Yes, logging is a good thing. However depending on the type of
firewall (private use, professional use or heavier) you might
want to log more and more. I know some companies that log
_everything_ :-).

Quote:> How much information can you see on logged packets ?, and where would
> you log the packets and protect the log from malicous hackers, trojan
> kids or script kids ?

Logging will typically provide you with protocol type,
(probable!) source address and reason for denial. See ipchains
doc for more information.

You could log on another machine, this is common practice. If you
want to be absolutely sure about the logs, then connect through a
one-way serial line. Logging on a printer is a) not useful,
because it is very difficult to search for events and correlate
them, and b) opens you for denial of service attacks, unless you
have a very fast printer that is :-)

Quote:> Were using Linux Slackware 7.0.

I recently switched from redhat to slackware to OpenBSD. I prefer
the latter to put it gently and with chances to open up a flame
war. The flame war is _not_ my intent!
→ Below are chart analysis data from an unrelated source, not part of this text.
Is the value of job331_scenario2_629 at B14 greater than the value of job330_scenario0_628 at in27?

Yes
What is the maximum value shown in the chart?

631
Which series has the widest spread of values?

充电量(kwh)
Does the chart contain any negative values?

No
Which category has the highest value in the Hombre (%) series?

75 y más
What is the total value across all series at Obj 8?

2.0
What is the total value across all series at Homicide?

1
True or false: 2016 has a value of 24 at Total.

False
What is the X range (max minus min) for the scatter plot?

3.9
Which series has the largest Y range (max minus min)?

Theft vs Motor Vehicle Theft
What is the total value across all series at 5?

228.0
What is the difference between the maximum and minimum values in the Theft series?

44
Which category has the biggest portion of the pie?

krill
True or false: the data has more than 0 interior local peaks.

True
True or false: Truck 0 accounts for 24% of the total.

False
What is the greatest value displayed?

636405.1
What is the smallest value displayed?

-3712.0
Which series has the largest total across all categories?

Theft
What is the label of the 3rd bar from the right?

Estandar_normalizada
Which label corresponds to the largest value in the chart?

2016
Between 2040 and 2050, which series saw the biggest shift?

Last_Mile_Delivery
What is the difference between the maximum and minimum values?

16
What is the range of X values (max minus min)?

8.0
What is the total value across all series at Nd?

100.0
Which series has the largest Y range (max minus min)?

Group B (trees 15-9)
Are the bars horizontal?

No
OpenBSD firewalls are
_much_ easier to maintain, much easier to develop and I think
inherently more secure. The additional advantage being that not a
lot of scripts are available for the script kiddies because it is
so much less used :-).

EJ
--
OpenBSD 2.6 on a sparc (32 MB) and a pentium 75 MHz (32 MB)
Linux 2.2.16 on a pentium 233 MHz (64 MB) and a sparc (32 MB)
FreeBSD 4.0 on a pentium 200 MHz (192 MB)
and the Mac LCII? Still doing nothing.

Quote:>You could log on another machine, this is common practice. If you
>want to be absolutely sure about the logs, then connect through a
>one-way serial line. Logging on a printer is a) not useful,
>because it is very difficult to search for events and correlate
>them, and b) opens you for denial of service attacks, unless you
>have a very fast printer that is :-)

a one-way serial line .. hmm, i never thought about that.  now
that could be fun!

--
Every sentence I utter must be understood not as an affirmation,
but as a question.
 -Niels Henrik David Bohr (1885-1962)

Explain?

EJ
--
OpenBSD 2.6 on a sparc (32 MB) and a pentium 75 MHz (32 MB)
Linux 2.2.16 on a pentium 233 MHz (64 MB) and a sparc (32 MB)
FreeBSD 4.0 on a pentium 200 MHz (192 MB)
and the Mac LCII? Still doing nothing.